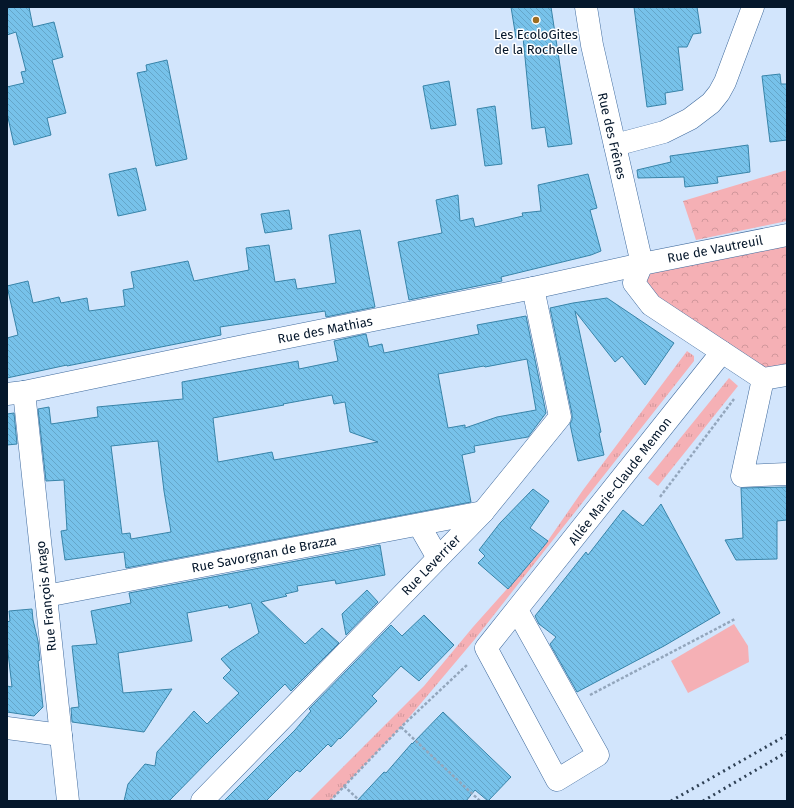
<svg xmlns="http://www.w3.org/2000/svg" width="794" height="808" viewBox="0 0 794 808" font-family="'Fira Sans',sans-serif">
  <style>
    .grass { fill: url(#grass-tufts) }
    .park { fill: url(#park-crowns) }
    .garden { fill: #f5b0b5 }
    .building { fill: url(#building-back-hatch); stroke: #3884a9; fill-rule: evenodd }
    .lines { fill: none; stroke-linecap: round; stroke-linejoin: round }
    .minor-casing { stroke: #406b9e; stroke-width: 23 }
    .path { stroke: #93a6bc; stroke-width: 2.5; stroke-dasharray: 3 2; stroke-linecap: butt }
    .minor { stroke: #fff; stroke-width: 22 }
    .rail { stroke: #2f4155; stroke-width: 3; stroke-dasharray: 2 4; stroke-linecap: butt }
    .poi-dot { fill: #9d6c20; stroke: #fff; stroke-width: 1.5 }
    .labels { text-anchor: middle; dominant-baseline: central; stroke-width: 3; stroke-linejoin: round; paint-order: stroke }
    .poi-label { font-size: 13px; fill: #05172b; stroke: #fff }
    .street-label { font-size: 13px; fill: #05172b; stroke: #fff }
  </style>
  <defs>
    <pattern id="grass-tufts" width="24" height="20" patternUnits="userSpaceOnUse"><rect width="24" height="20" fill="#f5b0b5"/><path d="M3 7l-1-3M5 7V3M7 7l1-3M15 17l-1-3M17 17v-4M19 17l1-3" fill="none" stroke="#d1979c"/></pattern>
    <pattern id="park-crowns" width="20" height="18" patternUnits="userSpaceOnUse"><rect width="20" height="18" fill="#f5b0b5"/><path d="M2 6a3 3 0 1 1 6 0M12 15a3 3 0 1 1 6 0" fill="none" stroke="#d1979c"/></pattern>
    <pattern id="building-back-hatch" width="6" height="6" patternUnits="userSpaceOnUse"><rect width="6" height="6" fill="#77c2ea"/><path d="M-1 5l2 2M0 0l6 6M5-1l2 2" fill="none" stroke="#65a6c9"/></pattern>
  </defs>
  <rect width="100%" height="100%" fill="#d2e5fc"/>
  <g class="grass">
    <path d="M687 351 694 356V361L475 639 401 727 330 801H309L424 686 473 627 540 552 583 490Z"/>
    <path d="M729 378 738 386 658 486 648 478Z"/>
  </g>
  <g class="park">
    <path d="M787 170V221L696 240 683 201Z"/>
    <path d="M787 235V375L763 379 651 305 642 264Z"/>
  </g>
  <path class="garden" d="M734 624 748 646 749 662 688 693 671 661Z"/>
  <g class="building">
    <path d="M7 7H29L33 27 54 22 63 57 52 60 66 113 47 118 51 135 14 145 7 113V87L24 83 21 72 26 71 16 32 7 35Z"/>
    <path d="M511 7H551L572 144 548 147 545 127 532 129 523 37 516 38Z"/>
    <path d="M634 7H697L701 33 693 34 687 47H678L683 90 665 93 666 104 647 107Z"/>
    <path d="M167 60 187 159 156 166 137 73 147 71 146 65Z"/>
    <path d="M780 74 781 84H787V140L770 142 762 76Z"/>
    <path d="M449 81 456 125 431 129 423 86Z"/>
    <path d="M495 106 502 164 485 166 477 109Z"/>
    <path d="M748 145 750 172 717 177 718 183 685 187 684 177 638 178 637 170 671 162 670 156Z"/>
    <path d="M136 168 146 210 118 216 109 174Z"/>
    <path d="M588 174 597 208 590 210 601 251 591 255 501 277 502 281 409 300 398 242 442 233 436 200 458 195 460 221 473 218 475 227 523 216 522 213 541 211 538 185Z"/>
    <path d="M289 210 292 229 265 233 261 214Z"/>
    <path d="M360 230 375 307 326 317 325 311 220 327 221 335 141 351 67 366V365L7 378V338L18 335 7 286 28 281 33 303 59 297 61 303 87 298 89 311 125 306 123 290 134 288 131 272 188 261 194 281 249 270 246 248 269 245 275 282 295 279 297 289 336 283 329 235Z"/>
    <path d="M607 298 674 343 645 385 622 356 615 362 575 311 601 432 599 433 604 455 578 461 570 424 572 420V414L550 308 573 303Z"/>
    <path d="M526 316 546 413 528 437 474 446 475 452 462 455 471 502 126 568 124 552 65 560 61 531 67 530 64 480 46 481 38 409 49 407 51 424 98 417 97 407 183 399 182 382 298 361 299 369 338 361 334 341 366 334 369 347 382 344 384 353 479 334 477 325ZM527 359 536 410 497 417 465 428V425L448 428 438 374 484 366 485 367ZM332 395 334 404 345 402 350 432 378 442 274 460 272 452 218 462 213 418 284 405 283 404ZM158 441 164 491 171 532 131 539 130 533 122 534 111 446Z"/>
    <path d="M14 413 17 444 7 445V414Z"/>
    <path d="M787 487V520L777 521V559L736 560 725 540 743 538 741 488Z"/>
    <path d="M533 489 549 501 530 528 548 541 535 557 508 589 478 563 485 556 479 550 500 523Z"/>
    <path d="M661 504 720 613 664 646 577 692 550 644 556 637 539 624 535 616 586 552 588 555 623 510 643 526Z"/>
    <path d="M380 545 385 575 336 584 335 580 297 586 298 591 285 594 287 596 261 602 305 644 322 628 339 643 291 691 285 684 213 756 169 801H124L128 784 145 764 155 766 157 752 194 711 207 724 239 693 223 678 231 670 221 659 231 651 259 633 251 603 229 608 228 605 187 613 192 641 118 653 123 693 172 689 144 732 72 722 71 708 79 707 72 646 97 644 91 611 131 603 129 593Z"/>
    <path d="M367 590 378 602 346 635 342 614Z"/>
    <path d="M32 609 33 620 38 641 40 660 38 661 43 707 34 716 7 712V686L12 687 7 644V622L10 621 9 611Z"/>
    <path d="M424 615 454 645 419 681 401 666 372 696 377 701 340 739 339 738 331 747 328 744 300 772 297 770 266 801H224L295 730 311 711 309 709 391 625 402 636Z"/>
    <path d="M443 712 511 777 488 801 475 790 466 801H357L384 772 386 773 412 743V744Z"/>
  </g>
  <g class="lines">
    <defs>
      <g id="minor">
        <path d="M586 7 592 45 642 264"/>
        <path d="M615 145 664 132 690 119 711 103 719 93 725 82 753 7"/>
        <path d="M642 264 634 283 651 305 763 379 787 375"/>
        <path d="M763 379 742 476 787 474"/>
        <path d="M24 392 68 801"/>
        <path d="M7 394 24 392 229 349 533 288 642 264 787 235"/>
        <path d="M419 525 438 558"/>
        <path d="M46 596 483 512"/>
        <path d="M517 610 598 755 557 780 486 648 722 352"/>
        <path d="M7 728 61 735"/>
        <path d="M202 801 483 512 560 417 533 288"/>
      </g>
    </defs>
    <use href="#minor" class="minor-casing"/>
    <g class="path">
      <path d="M660 497 734 399"/>
      <path d="M590 695 735 619"/>
      <path d="M401 727 480 801"/>
      <path d="M344 786 360 801"/>
      <path d="M330 801 401 727 468 664"/>
    </g>
    <use href="#minor" class="minor"/>
    <g class="rail">
      <path d="M671 801 787 735"/>
      <path d="M703 801 787 752"/>
    </g>
  </g>
  <circle class="poi-dot" cx="536" cy="20" r="4"/>
  <g class="labels">
    <g class="poi-label">
      <text x="536" y="34">Les EcoloGites<tspan x="536" dy="15">de la Rochelle</tspan></text>
    </g>
    <g class="street-label">
      <text transform="translate(612 136) rotate(77)">Rue des Frênes</text>
      <text transform="translate(715 249) rotate(-11)">Rue de Vautreuil</text>
      <text transform="translate(325 330) rotate(-11)">Rue des Mathias</text>
      <text transform="translate(620 481) rotate(-52)">Allée Marie-Claude Memon</text>
      <text transform="translate(264 554) rotate(-11)">Rue Savorgnan de Brazza</text>
      <text transform="translate(431 565) rotate(-46)">Rue Leverrier</text>
      <text transform="translate(46 596) rotate(-96)">Rue François Arago</text>
    </g>
  </g>
  <rect width="794" height="808" fill="none" stroke="#05172b" stroke-width="16"/>
</svg>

BRIEF ▸
Copy every line of the data where "grass" is found.

ANSWER SECTION ▸
    .grass { fill: url(#grass-tufts) }
    <pattern id="grass-tufts" width="24" height="20" patternUnits="userSpaceOnUse"><rect width="24" height="20" fill="#f5b0b5"/><path d="M3 7l-1-3M5 7V3M7 7l1-3M15 17l-1-3M17 17v-4M19 17l1-3" fill="none" stroke="#d1979c"/></pattern>
  <g class="grass">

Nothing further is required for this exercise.